Problem description:
Copy out each record below, exactly as given.

Dataset records:
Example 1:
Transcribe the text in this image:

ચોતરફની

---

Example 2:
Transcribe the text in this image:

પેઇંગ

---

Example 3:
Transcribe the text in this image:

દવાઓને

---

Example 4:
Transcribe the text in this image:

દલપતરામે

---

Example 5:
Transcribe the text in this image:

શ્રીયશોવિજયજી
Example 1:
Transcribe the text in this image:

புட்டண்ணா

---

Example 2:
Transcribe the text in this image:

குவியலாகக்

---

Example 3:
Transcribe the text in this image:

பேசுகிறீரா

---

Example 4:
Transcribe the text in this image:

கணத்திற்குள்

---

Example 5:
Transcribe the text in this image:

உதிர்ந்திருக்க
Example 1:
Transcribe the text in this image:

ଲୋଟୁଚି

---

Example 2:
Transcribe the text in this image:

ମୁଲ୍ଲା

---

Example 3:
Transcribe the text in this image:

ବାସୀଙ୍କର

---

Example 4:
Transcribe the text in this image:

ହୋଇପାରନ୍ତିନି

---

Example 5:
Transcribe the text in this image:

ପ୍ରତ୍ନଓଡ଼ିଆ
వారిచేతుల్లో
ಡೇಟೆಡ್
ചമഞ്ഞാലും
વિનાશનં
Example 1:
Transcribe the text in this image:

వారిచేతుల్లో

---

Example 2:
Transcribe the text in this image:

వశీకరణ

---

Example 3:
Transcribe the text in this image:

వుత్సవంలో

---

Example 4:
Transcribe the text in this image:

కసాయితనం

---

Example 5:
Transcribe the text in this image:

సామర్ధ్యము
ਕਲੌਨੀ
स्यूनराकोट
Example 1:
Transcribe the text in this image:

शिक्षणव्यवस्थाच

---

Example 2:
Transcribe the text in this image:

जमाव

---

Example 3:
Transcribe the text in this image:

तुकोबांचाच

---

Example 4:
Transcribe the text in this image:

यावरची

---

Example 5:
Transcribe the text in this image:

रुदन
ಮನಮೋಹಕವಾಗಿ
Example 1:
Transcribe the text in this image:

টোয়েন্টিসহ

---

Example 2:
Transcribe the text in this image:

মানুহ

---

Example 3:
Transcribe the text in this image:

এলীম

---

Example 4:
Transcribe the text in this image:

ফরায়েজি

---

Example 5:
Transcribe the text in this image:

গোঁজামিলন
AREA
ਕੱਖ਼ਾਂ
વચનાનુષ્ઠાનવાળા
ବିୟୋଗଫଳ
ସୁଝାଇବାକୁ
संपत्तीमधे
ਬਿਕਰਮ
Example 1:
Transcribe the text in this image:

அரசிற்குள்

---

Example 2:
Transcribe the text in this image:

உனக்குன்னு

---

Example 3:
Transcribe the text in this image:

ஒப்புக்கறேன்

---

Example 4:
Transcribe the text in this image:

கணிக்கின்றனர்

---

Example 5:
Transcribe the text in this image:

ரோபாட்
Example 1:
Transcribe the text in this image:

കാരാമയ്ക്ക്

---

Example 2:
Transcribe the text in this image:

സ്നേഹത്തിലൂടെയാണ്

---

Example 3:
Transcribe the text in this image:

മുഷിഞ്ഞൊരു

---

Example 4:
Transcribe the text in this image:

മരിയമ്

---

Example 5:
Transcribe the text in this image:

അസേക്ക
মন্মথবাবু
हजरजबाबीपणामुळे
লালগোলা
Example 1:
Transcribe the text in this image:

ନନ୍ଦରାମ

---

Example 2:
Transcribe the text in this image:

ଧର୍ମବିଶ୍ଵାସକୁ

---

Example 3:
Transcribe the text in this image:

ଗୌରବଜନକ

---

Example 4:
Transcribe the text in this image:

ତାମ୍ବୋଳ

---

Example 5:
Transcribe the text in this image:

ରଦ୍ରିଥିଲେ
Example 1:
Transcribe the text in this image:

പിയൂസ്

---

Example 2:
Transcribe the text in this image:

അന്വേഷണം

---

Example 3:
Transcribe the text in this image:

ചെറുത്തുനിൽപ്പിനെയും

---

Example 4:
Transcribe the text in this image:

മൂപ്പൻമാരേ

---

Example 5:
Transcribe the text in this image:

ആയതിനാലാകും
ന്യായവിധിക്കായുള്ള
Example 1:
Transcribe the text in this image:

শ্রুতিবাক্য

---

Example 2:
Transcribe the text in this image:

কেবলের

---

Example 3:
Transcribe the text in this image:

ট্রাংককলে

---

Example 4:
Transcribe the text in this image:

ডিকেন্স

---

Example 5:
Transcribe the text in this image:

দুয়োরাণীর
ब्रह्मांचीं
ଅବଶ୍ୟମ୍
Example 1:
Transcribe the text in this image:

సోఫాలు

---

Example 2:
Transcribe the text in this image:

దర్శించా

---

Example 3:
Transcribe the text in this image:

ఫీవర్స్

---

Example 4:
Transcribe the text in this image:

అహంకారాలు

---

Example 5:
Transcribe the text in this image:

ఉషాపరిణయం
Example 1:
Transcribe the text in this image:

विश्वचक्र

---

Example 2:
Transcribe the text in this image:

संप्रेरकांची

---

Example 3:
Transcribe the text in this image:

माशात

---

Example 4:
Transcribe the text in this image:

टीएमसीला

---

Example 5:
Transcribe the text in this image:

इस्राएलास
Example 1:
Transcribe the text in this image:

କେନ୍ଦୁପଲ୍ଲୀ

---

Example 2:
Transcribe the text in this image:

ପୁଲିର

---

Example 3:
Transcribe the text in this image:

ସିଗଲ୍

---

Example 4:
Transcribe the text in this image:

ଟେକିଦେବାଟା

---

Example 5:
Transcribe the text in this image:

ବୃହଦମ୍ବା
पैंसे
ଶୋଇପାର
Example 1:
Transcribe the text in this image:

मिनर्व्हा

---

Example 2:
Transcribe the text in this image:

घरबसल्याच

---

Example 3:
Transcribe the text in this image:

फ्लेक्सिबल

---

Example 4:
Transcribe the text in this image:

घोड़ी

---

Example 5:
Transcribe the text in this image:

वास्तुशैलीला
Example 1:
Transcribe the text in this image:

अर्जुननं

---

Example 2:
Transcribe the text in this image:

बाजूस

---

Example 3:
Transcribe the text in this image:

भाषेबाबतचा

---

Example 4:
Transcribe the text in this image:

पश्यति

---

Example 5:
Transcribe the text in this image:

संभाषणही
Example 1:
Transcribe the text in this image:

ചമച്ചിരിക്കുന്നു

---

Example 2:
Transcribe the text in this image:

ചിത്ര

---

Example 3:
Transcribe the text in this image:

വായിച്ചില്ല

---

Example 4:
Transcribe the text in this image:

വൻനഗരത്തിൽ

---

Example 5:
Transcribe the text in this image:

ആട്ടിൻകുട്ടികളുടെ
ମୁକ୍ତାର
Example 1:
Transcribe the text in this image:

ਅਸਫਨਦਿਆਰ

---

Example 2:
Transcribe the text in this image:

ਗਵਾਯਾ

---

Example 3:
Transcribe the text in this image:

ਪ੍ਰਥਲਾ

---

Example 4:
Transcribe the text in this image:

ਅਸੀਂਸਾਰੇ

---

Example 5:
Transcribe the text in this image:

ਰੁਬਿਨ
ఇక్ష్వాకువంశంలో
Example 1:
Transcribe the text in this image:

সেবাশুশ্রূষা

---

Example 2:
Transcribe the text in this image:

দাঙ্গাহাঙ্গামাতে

Answer to this task:
Example 1:
Transcribe the text in this image:

ચોતરફની

---

Example 2:
Transcribe the text in this image:

પેઇંગ

---

Example 3:
Transcribe the text in this image:

દવાઓને

---

Example 4:
Transcribe the text in this image:

દલપતરામે

---

Example 5:
Transcribe the text in this image:

શ્રીયશોવિજયજી
Example 1:
Transcribe the text in this image:

புட்டண்ணா

---

Example 2:
Transcribe the text in this image:

குவியலாகக்

---

Example 3:
Transcribe the text in this image:

பேசுகிறீரா

---

Example 4:
Transcribe the text in this image:

கணத்திற்குள்

---

Example 5:
Transcribe the text in this image:

உதிர்ந்திருக்க
Example 1:
Transcribe the text in this image:

ଲୋଟୁଚି

---

Example 2:
Transcribe the text in this image:

ମୁଲ୍ଲା

---

Example 3:
Transcribe the text in this image:

ବାସୀଙ୍କର

---

Example 4:
Transcribe the text in this image:

ହୋଇପାରନ୍ତିନି

---

Example 5:
Transcribe the text in this image:

ପ୍ରତ୍ନଓଡ଼ିଆ
వారిచేతుల్లో
ಡೇಟೆಡ್
ചമഞ്ഞാലും
વિનાશનં
Example 1:
Transcribe the text in this image:

వారిచేతుల్లో

---

Example 2:
Transcribe the text in this image:

వశీకరణ

---

Example 3:
Transcribe the text in this image:

వుత్సవంలో

---

Example 4:
Transcribe the text in this image:

కసాయితనం

---

Example 5:
Transcribe the text in this image:

సామర్ధ్యము
ਕਲੌਨੀ
स्यूनराकोट
Example 1:
Transcribe the text in this image:

शिक्षणव्यवस्थाच

---

Example 2:
Transcribe the text in this image:

जमाव

---

Example 3:
Transcribe the text in this image:

तुकोबांचाच

---

Example 4:
Transcribe the text in this image:

यावरची

---

Example 5:
Transcribe the text in this image:

रुदन
ಮನಮೋಹಕವಾಗಿ
Example 1:
Transcribe the text in this image:

টোয়েন্টিসহ

---

Example 2:
Transcribe the text in this image:

মানুহ

---

Example 3:
Transcribe the text in this image:

এলীম

---

Example 4:
Transcribe the text in this image:

ফরায়েজি

---

Example 5:
Transcribe the text in this image:

গোঁজামিলন
AREA
ਕੱਖ਼ਾਂ
વચનાનુષ્ઠાનવાળા
ବିୟୋଗଫଳ
ସୁଝାଇବାକୁ
संपत्तीमधे
ਬਿਕਰਮ
Example 1:
Transcribe the text in this image:

அரசிற்குள்

---

Example 2:
Transcribe the text in this image:

உனக்குன்னு

---

Example 3:
Transcribe the text in this image:

ஒப்புக்கறேன்

---

Example 4:
Transcribe the text in this image:

கணிக்கின்றனர்

---

Example 5:
Transcribe the text in this image:

ரோபாட்
Example 1:
Transcribe the text in this image:

കാരാമയ്ക്ക്

---

Example 2:
Transcribe the text in this image:

സ്നേഹത്തിലൂടെയാണ്

---

Example 3:
Transcribe the text in this image:

മുഷിഞ്ഞൊരു

---

Example 4:
Transcribe the text in this image:

മരിയമ്

---

Example 5:
Transcribe the text in this image:

അസേക്ക
মন্মথবাবু
हजरजबाबीपणामुळे
লালগোলা
Example 1:
Transcribe the text in this image:

ନନ୍ଦରାମ

---

Example 2:
Transcribe the text in this image:

ଧର୍ମବିଶ୍ଵାସକୁ

---

Example 3:
Transcribe the text in this image:

ଗୌରବଜନକ

---

Example 4:
Transcribe the text in this image:

ତାମ୍ବୋଳ

---

Example 5:
Transcribe the text in this image:

ରଦ୍ରିଥିଲେ
Example 1:
Transcribe the text in this image:

പിയൂസ്

---

Example 2:
Transcribe the text in this image:

അന്വേഷണം

---

Example 3:
Transcribe the text in this image:

ചെറുത്തുനിൽപ്പിനെയും

---

Example 4:
Transcribe the text in this image:

മൂപ്പൻമാരേ

---

Example 5:
Transcribe the text in this image:

ആയതിനാലാകും
ന്യായവിധിക്കായുള്ള
Example 1:
Transcribe the text in this image:

শ্রুতিবাক্য

---

Example 2:
Transcribe the text in this image:

কেবলের

---

Example 3:
Transcribe the text in this image:

ট্রাংককলে

---

Example 4:
Transcribe the text in this image:

ডিকেন্স

---

Example 5:
Transcribe the text in this image:

দুয়োরাণীর
ब्रह्मांचीं
ଅବଶ୍ୟମ୍
Example 1:
Transcribe the text in this image:

సోఫాలు

---

Example 2:
Transcribe the text in this image:

దర్శించా

---

Example 3:
Transcribe the text in this image:

ఫీవర్స్

---

Example 4:
Transcribe the text in this image:

అహంకారాలు

---

Example 5:
Transcribe the text in this image:

ఉషాపరిణయం
Example 1:
Transcribe the text in this image:

विश्वचक्र

---

Example 2:
Transcribe the text in this image:

संप्रेरकांची

---

Example 3:
Transcribe the text in this image:

माशात

---

Example 4:
Transcribe the text in this image:

टीएमसीला

---

Example 5:
Transcribe the text in this image:

इस्राएलास
Example 1:
Transcribe the text in this image:

କେନ୍ଦୁପଲ୍ଲୀ

---

Example 2:
Transcribe the text in this image:

ପୁଲିର

---

Example 3:
Transcribe the text in this image:

ସିଗଲ୍

---

Example 4:
Transcribe the text in this image:

ଟେକିଦେବାଟା

---

Example 5:
Transcribe the text in this image:

ବୃହଦମ୍ବା
पैंसे
ଶୋଇପାର
Example 1:
Transcribe the text in this image:

मिनर्व्हा

---

Example 2:
Transcribe the text in this image:

घरबसल्याच

---

Example 3:
Transcribe the text in this image:

फ्लेक्सिबल

---

Example 4:
Transcribe the text in this image:

घोड़ी

---

Example 5:
Transcribe the text in this image:

वास्तुशैलीला
Example 1:
Transcribe the text in this image:

अर्जुननं

---

Example 2:
Transcribe the text in this image:

बाजूस

---

Example 3:
Transcribe the text in this image:

भाषेबाबतचा

---

Example 4:
Transcribe the text in this image:

पश्यति

---

Example 5:
Transcribe the text in this image:

संभाषणही
Example 1:
Transcribe the text in this image:

ചമച്ചിരിക്കുന്നു

---

Example 2:
Transcribe the text in this image:

ചിത്ര

---

Example 3:
Transcribe the text in this image:

വായിച്ചില്ല

---

Example 4:
Transcribe the text in this image:

വൻനഗരത്തിൽ

---

Example 5:
Transcribe the text in this image:

ആട്ടിൻകുട്ടികളുടെ
ମୁକ୍ତାର
Example 1:
Transcribe the text in this image:

ਅਸਫਨਦਿਆਰ

---

Example 2:
Transcribe the text in this image:

ਗਵਾਯਾ

---

Example 3:
Transcribe the text in this image:

ਪ੍ਰਥਲਾ

---

Example 4:
Transcribe the text in this image:

ਅਸੀਂਸਾਰੇ

---

Example 5:
Transcribe the text in this image:

ਰੁਬਿਨ
ఇక్ష్వాకువంశంలో
Example 1:
Transcribe the text in this image:

সেবাশুশ্রূষা

---

Example 2:
Transcribe the text in this image:

দাঙ্গাহাঙ্গামাতে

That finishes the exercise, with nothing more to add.